**AIM OF THE EXERCISE**: If a line includes "Board", copy it out of the entries.

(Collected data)

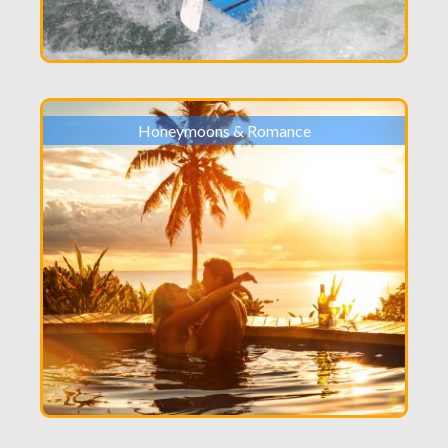
Honeymoons & Romance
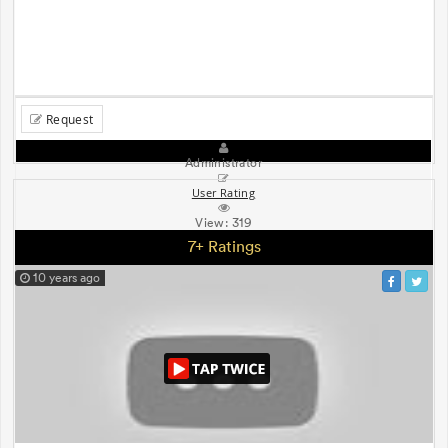
Request
Administrator
User Rating
View:
319
7+ Ratings
10 years ago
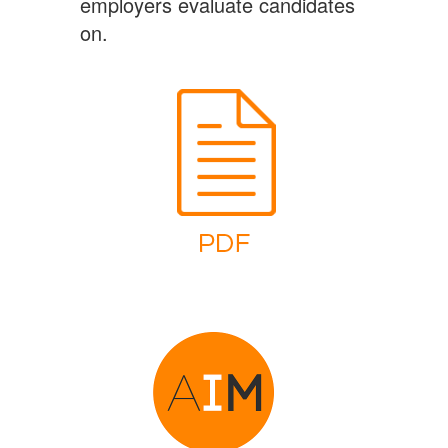
employers evaluate candidates
on.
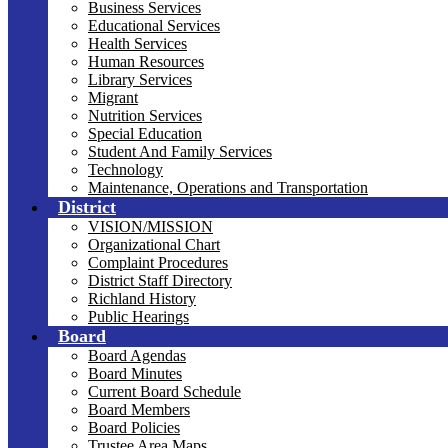
Business Services
Educational Services
Health Services
Human Resources
Library Services
Migrant
Nutrition Services
Special Education
Student And Family Services
Technology
Maintenance, Operations and Transportation
District
VISION/MISSION
Organizational Chart
Complaint Procedures
District Staff Directory
Richland History
Public Hearings
Board
Board Agendas
Board Minutes
Current Board Schedule
Board Members
Board Policies
Trustee Area Maps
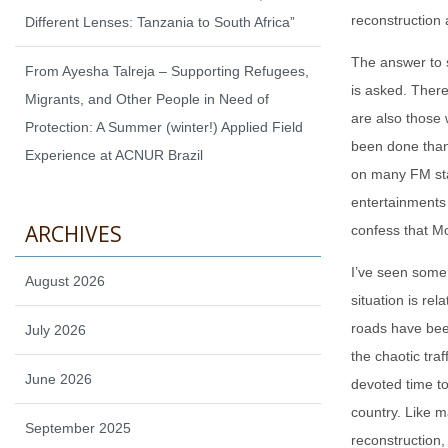
reconstruction 
Different Lenses: Tanzania to South Africa”
The answer to s
From Ayesha Talreja – Supporting Refugees,
is asked. There
Migrants, and Other People in Need of
are also those 
Protection: A Summer (winter!) Applied Field
been done than 
Experience at ACNUR Brazil
on many FM stat
entertainments
ARCHIVES
confess that Mo
I’ve seen some 
August 2026
situation is re
roads have bee
July 2026
the chaotic traf
June 2026
devoted time t
country. Like m
September 2025
reconstruction,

**ANSWER AREA**:
Board
Board Agendas
Board Minutes
Current Board Schedule
Board Members
Board Policies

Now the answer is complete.